▶ _ABOUT THIS TASK_:
Reproduce, from the lines below, exactly the stretch that begins at the line containing "Penasaran dengan Kabar Terbaru" and ends at the line containing "Jumat, 10 Juni 2022", both included.

▶ _SOURCE MATERIAL_:
########

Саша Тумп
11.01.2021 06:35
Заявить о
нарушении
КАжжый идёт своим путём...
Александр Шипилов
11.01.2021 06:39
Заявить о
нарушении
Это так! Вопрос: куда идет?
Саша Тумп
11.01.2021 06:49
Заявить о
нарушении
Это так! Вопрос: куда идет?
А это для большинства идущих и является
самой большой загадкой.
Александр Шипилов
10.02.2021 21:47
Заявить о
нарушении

########

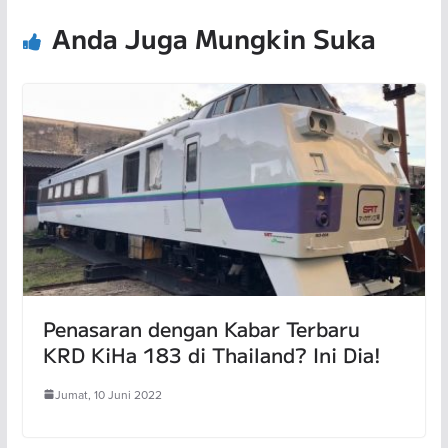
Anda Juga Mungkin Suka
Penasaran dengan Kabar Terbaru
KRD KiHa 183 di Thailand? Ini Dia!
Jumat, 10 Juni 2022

########

▶ _TASK RESPONSE_:
Penasaran dengan Kabar Terbaru
KRD KiHa 183 di Thailand? Ini Dia!
Jumat, 10 Juni 2022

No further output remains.